Do you have some minimal code example please? I am struggling with similar topic :-/
My original way of sharing data via SDRAM did not work as well as expected, and it all related to caching of the data when written by one core, and then not being available when read by the other core.
I still need to try creating a block of memory - say 16kB at the start of the 0x60000000 SDRAM address space, and then allocating variables manually inside that space as I was doing.
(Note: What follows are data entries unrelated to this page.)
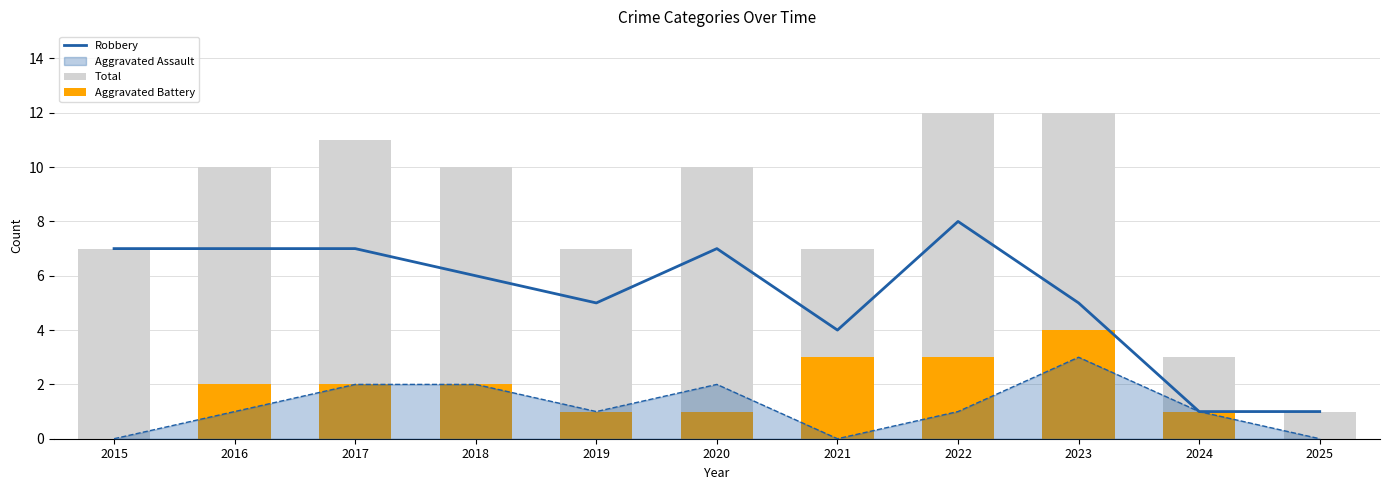

The value of Total at 2017 is 11. True or false?

True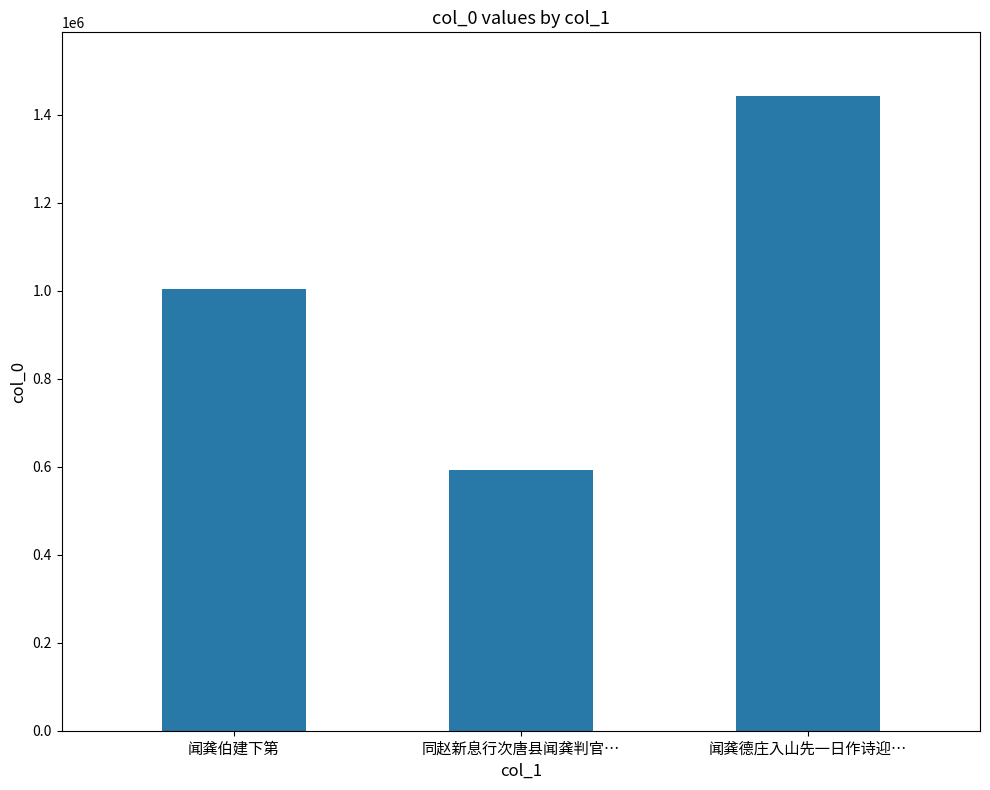

Count the values in the range 593006 to 1443090.

3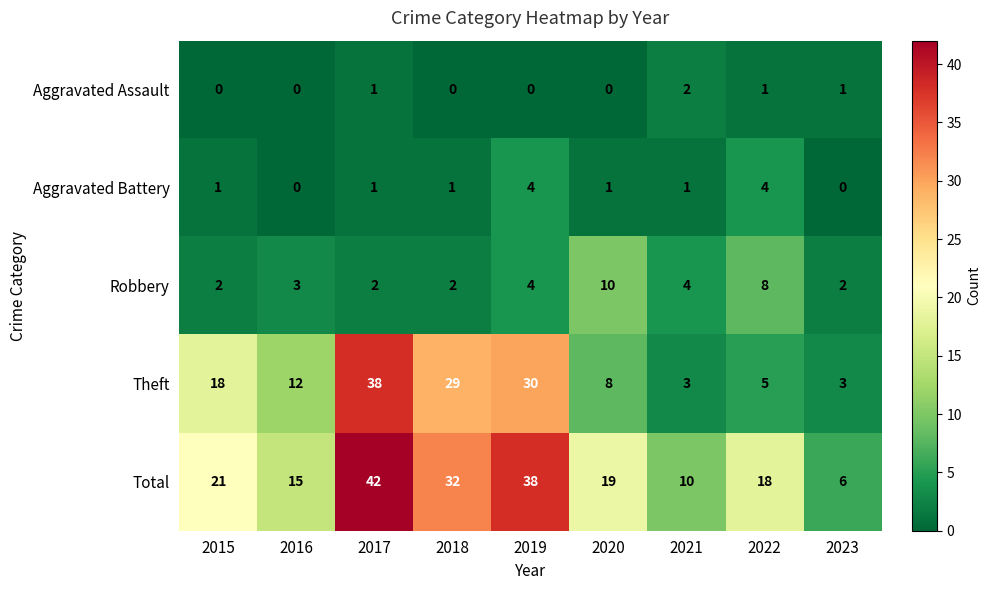

Between 2017 and 2020, which series saw the biggest shift?

Theft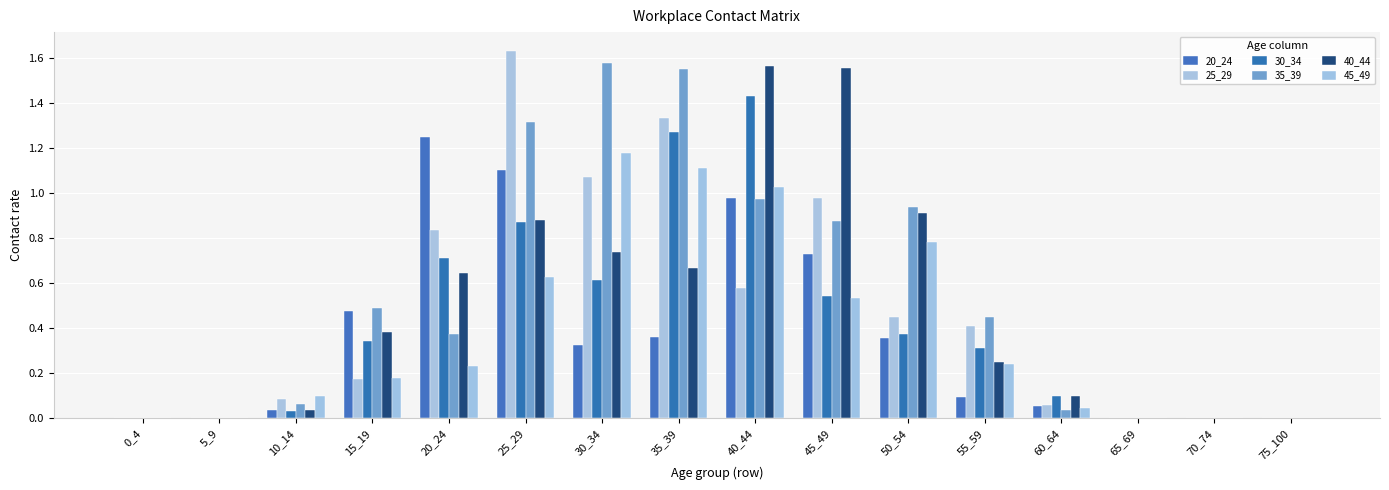

How many groups of bars are there?

16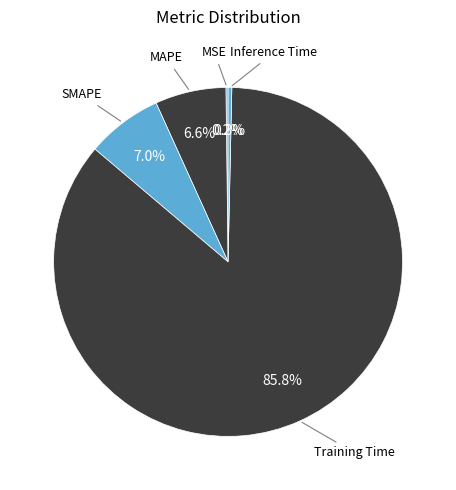

What percentage is the Training Time slice, to the nearest percent?

86%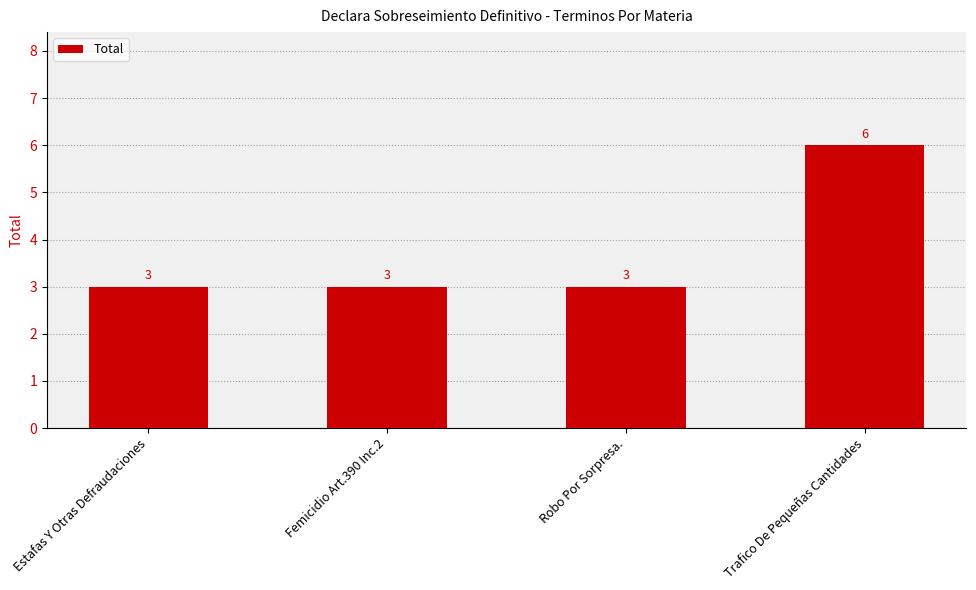

What value does the data have at Femicidio Art.390 Inc.2?

3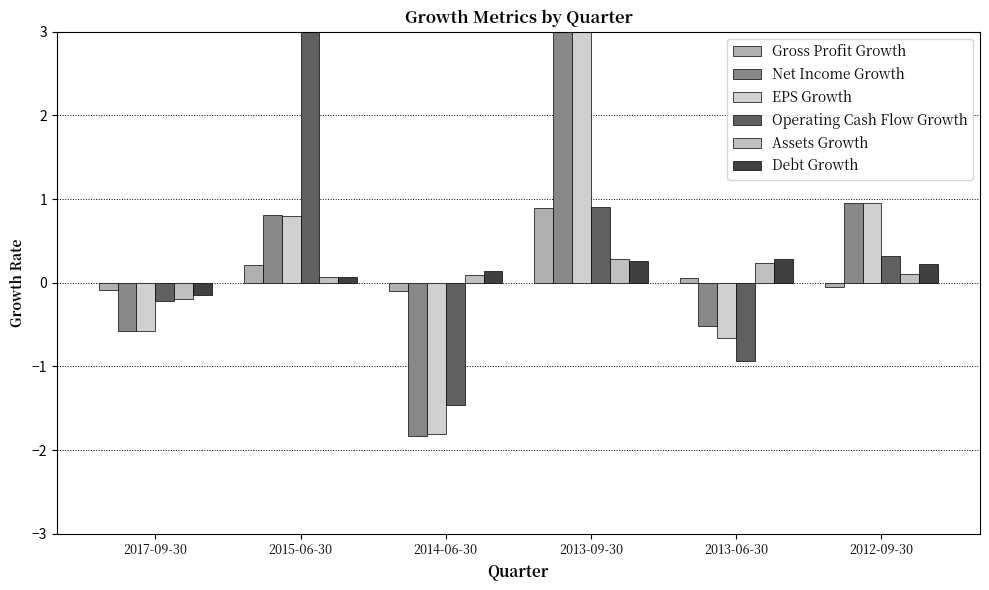

At which label does EPS Growth reach its minimum?

2014-06-30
HAL routines are available that can define an area of memory as shareable - to prevent the cache issues.
I have been busy with other issues, and have not had a chance to do this. I will post the code if it works when implemented.
Hi, any progres??
Thanks
I was never able to get it to work reliably. I am not sure if the actual simultaneous access by two cores has anything to do with it at the hardware level. The errors I was getting (mo0stly replacement of single characters in a C string) were always present (not random). I had reserved the first 1MB of SDRAM for this use, and had declared that segment of SDRAM as non_cacheable and shareable as below
MPU_InitStruct.Enable = MPU_REGION_ENABLE;
MPU_InitStruct.BaseAddress = 0x60000000;
MPU_InitStruct.Size = MPU_REGION_SIZE_1MB;
//MPU_InitStruct.SubRegionDisable = 0x00;
//MPU_InitStruct.TypeExtField = MPU_TEX_LEVEL0;
MPU_InitStruct.AccessPermission = MPU_REGION_FULL_ACCESS;
MPU_InitStruct.DisableExec = MPU_INSTRUCTION_ACCESS_DISABLE;
MPU_InitStruct.IsShareable = MPU_ACCESS_SHAREABLE;
MPU_InitStruct.IsCacheable = MPU_ACCESS_NOT_CACHEABLE;
MPU_InitStruct.IsBufferable = MPU_ACCESS_NOT_BUFFERABLE;
I would write a value, and read it immediately, and see the data read back was not what was written. If the same data was read from the other core, errors were still present, but non necessarily the same ones.
Changing the code to simply use a malloc'ed area in regular RAM (with no other changes) worked OK.
As I write the data mostly just once, and never update it, cache is not usually a concern - and I did not make this area shareable, but that can still be done.